Next Article in Journal
An Innovative Coastal Altimetry Waveform Processing Approach Based on Wave-Transformer Classifier
Previous Article in Journal
Two-Stage Oil Spill Detection in SAR Using a Domain-Adapted Segment Anything Model
 
 
Article
Peer-Review Record

MSMamba: A Multi-Semantic Mamba Framework for Referring Remote Sensing Image Segmentation

Remote Sens. 2026, 18(12), 1949; https://doi.org/10.3390/rs18121949 (registering DOI)
by Tianxiang Zhang 1,2, Junbai Li 1,2, Yanqiang Feng 1,2, Zhaokun Wen 1,2, Li Liu 1,2 and Jiangyun Li 1,2,*
Reviewer 1: Anonymous
Reviewer 2: Anonymous
Reviewer 3: Anonymous
Reviewer 4: Anonymous
Remote Sens. 2026, 18(12), 1949; https://doi.org/10.3390/rs18121949 (registering DOI)
Submission received: 16 March 2026 / Revised: 6 June 2026 / Accepted: 9 June 2026 / Published: 12 June 2026
(This article belongs to the Section AI Remote Sensing)

Round 1

Reviewer 1 Report

Comments and Suggestions for Authors

The VTFB and MSFD modules shown in the proposed MSMamba of this manuscript are reasonable and innovative. However, there are significant shortcomings in the efficiency comparison and the detailed description of the methods. The detailed suggestions are as follows:
(1) Replenishing the comparisons of inference speed (FPS) and GPU memory usage to Table 5, comparing it with similar methods;
(2) The clear explanations or annotations of the sources of the baseline results are necessary in Tables 1-4;
(3) The specific operations of CSA, the WLSP preprocessing workflow, and the BERT alignment method can be described in slightly more detail;
(4) Supplementing the SS2D ablation experiments. Additionally, it is suggested to add grouped IoU comparisons based on target size.

Author Response

Please see the attachment.

Author Response File: Author Response.docx

Reviewer 2 Report

Comments and Suggestions for Authors

This paper proposed a method for Referring Remote Sensing Image Segmentation (RRSIS), which is a related new area. The topic is quite interesting. The authors compared their results with other methods. The method and results are clear. The conclusion shows the contribution of the work.

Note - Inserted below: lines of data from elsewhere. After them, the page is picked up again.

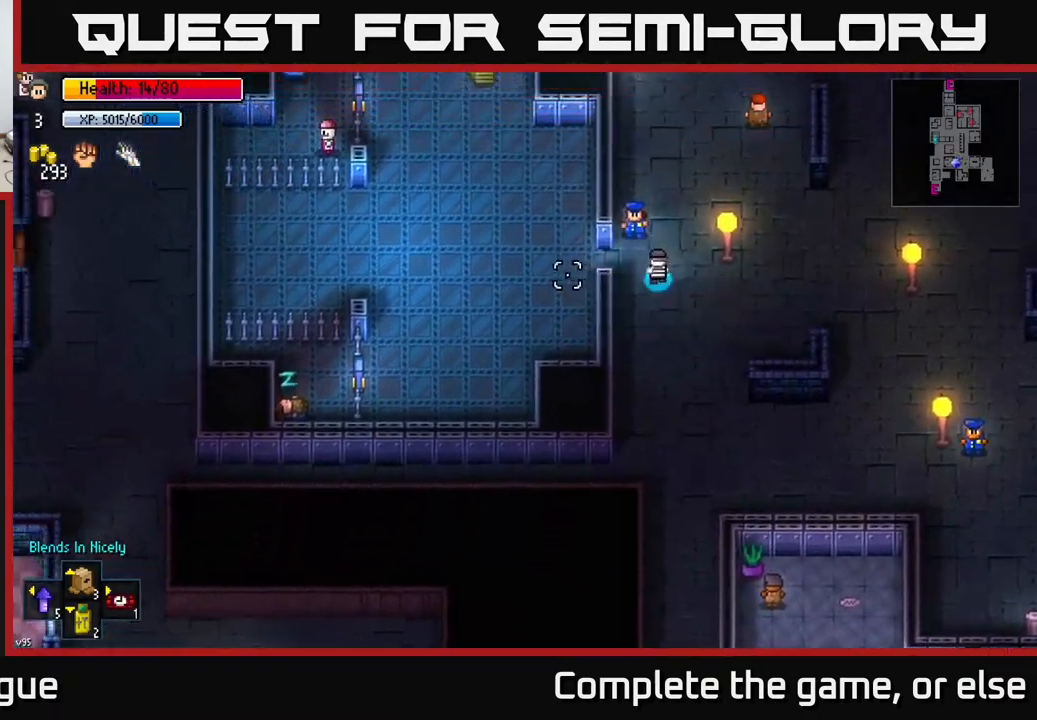
{"buttons": [], "left_stick": "up-left", "right_stick": "up-left", "events": [[50, "left_stick", "left"], [350, "right_stick", "up-left"], [367, "left_stick", "up-left"]]}
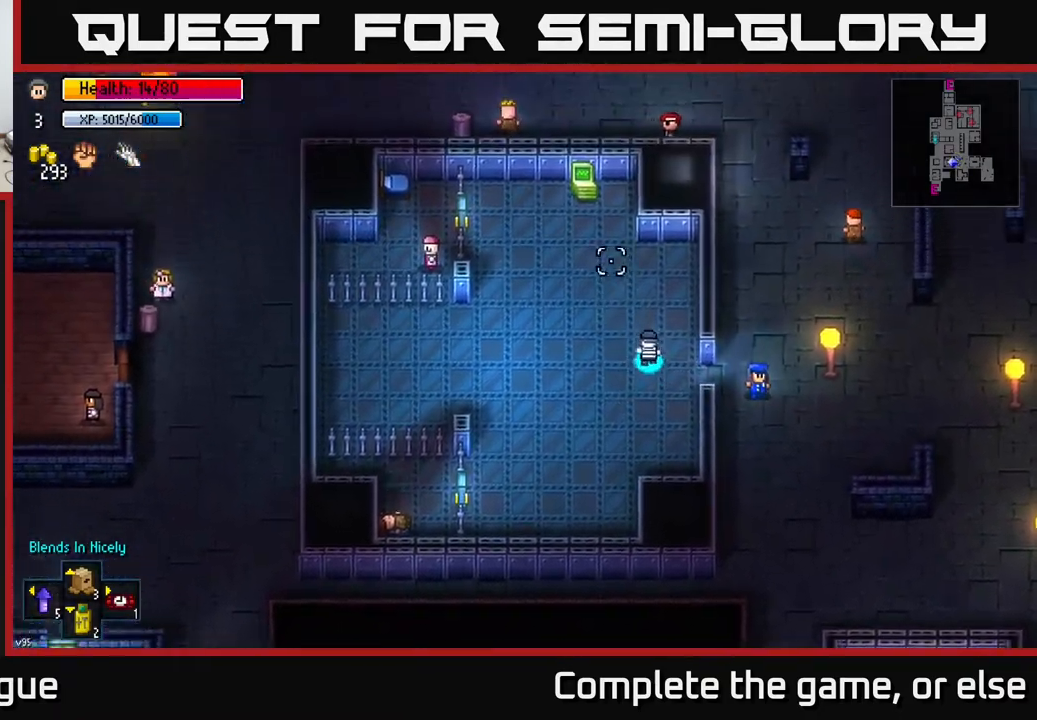
{"buttons": [], "left_stick": "up", "right_stick": "center", "events": [[167, "right_stick", "center"], [233, "left_stick", "up"]]}
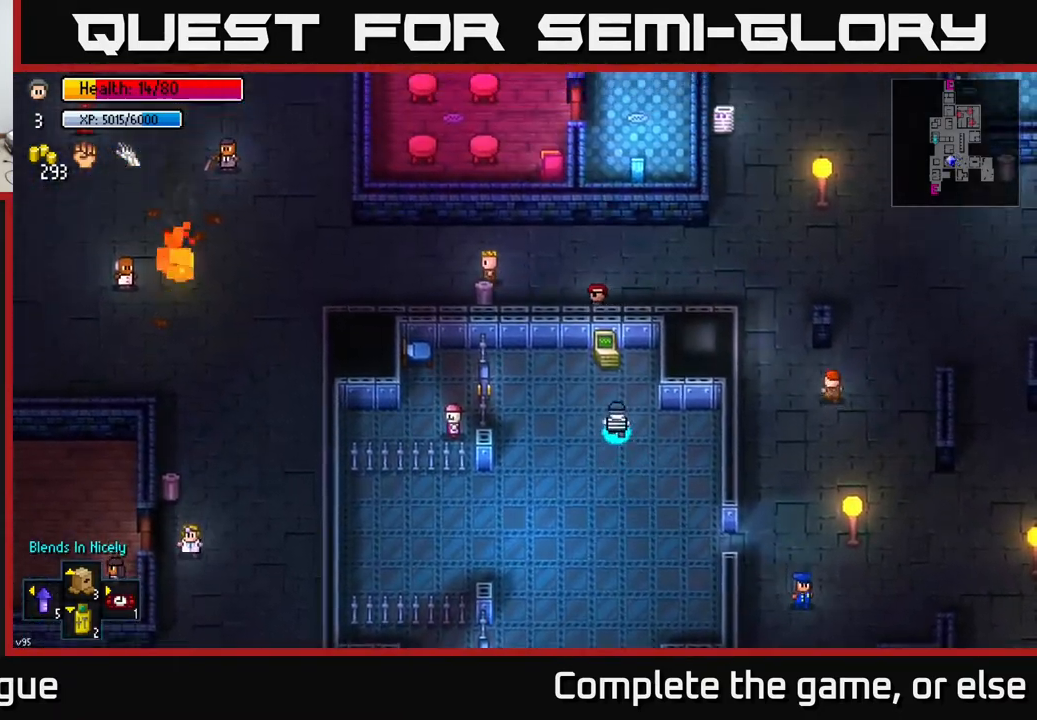
{"buttons": [], "left_stick": "center", "right_stick": "center", "events": [[150, "left_stick", "center"], [233, "A", "down"], [317, "A", "up"]]}
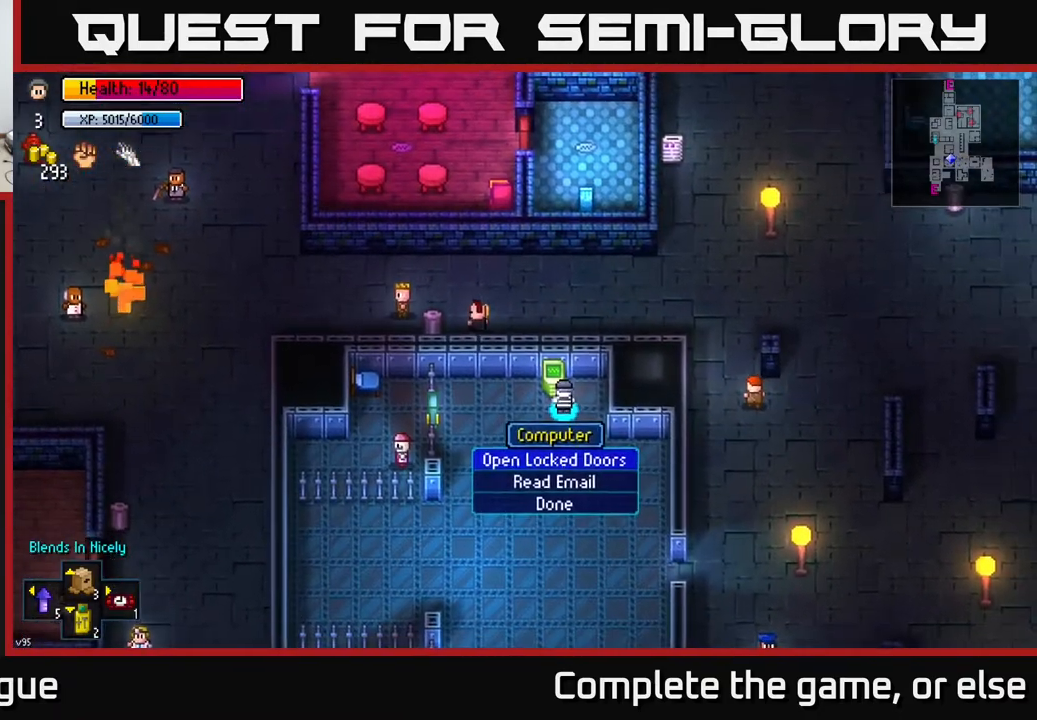
{"buttons": [], "left_stick": "down-right", "right_stick": "center", "events": [[33, "A", "down"], [117, "A", "up"], [167, "left_stick", "down"], [433, "B", "down"], [433, "left_stick", "down-right"], [500, "B", "up"]]}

The fonts in the figures are different, as in Figs 1 and 2. Please unify them.

Fig.2 suggests adding a space to list the full names of L, L’, GL-CA, VTFB, WLSP, and so on. Even though the authors have introduced them in the contents, the reviewer still suggests adding an explanation in the figure directly for easier reading.

Author Response

Please see the attachment.

Author Response File: Author Response.docx

Reviewer 3 Report

Comments and Suggestions for Authors The paper aims to improve referring remote sensing image segmentation, where the goal is to identify and segment the exact object or region in an aerial/satellite image based on a natural-language description. The authors correctly identify specifics regarding handling and processing remote sensing images which are usually showing large areas, objects of different scales, similar context and require a lot of computational resources when using attention-based and cross-based models.  In the paper, MS Mamba framework is proposed which represents a valid alternative. Paper has clear motivation, technically sound structure, and good experimental evaluation. However, there are several aspects that should be improved before paper acceptance. Specifically, in part 3.3.1. Word-Level Semantic Processor uses spaCy natural language processing library for parsing and extracting attribute-related word. spaCY analyze a sentence and identify useful words i.e. most important words from the user input to identify the correct object and finally produce appropriate segmentation mask. This represents a very important part of the proposed framework, and authors recognize the problem of spaCy failure and implement pre-defined strategy for mitigation, but there is no information about how often this occurs. Also, there is no analysis of how the model performs if attribute extraction is not correct, i.e. how effective is the mitigation strategy. This need to be explained in more details since this is direct input from the user. 4 different datasets were used, but results comparison of different method were done only only within one data set. Since there is a lot of overlapping in method used for estimation in all 4 datasets, additional explanation would be beneficial to explain why specific methods were used for specific datasets and not for others. Also, a cross-dataset generalization experiment, for example training on one dataset and testing on another, could show a robustness of the model to various input data.  In part 4.3. Performance Comparison the fairness of the baseline comparison needs additional clarification, since results come from different sources. Some are reimplemented, some are taken from original papers and adopted from RMSIN but nowhere is clearly stated which results come from which sources. This creates a confusion.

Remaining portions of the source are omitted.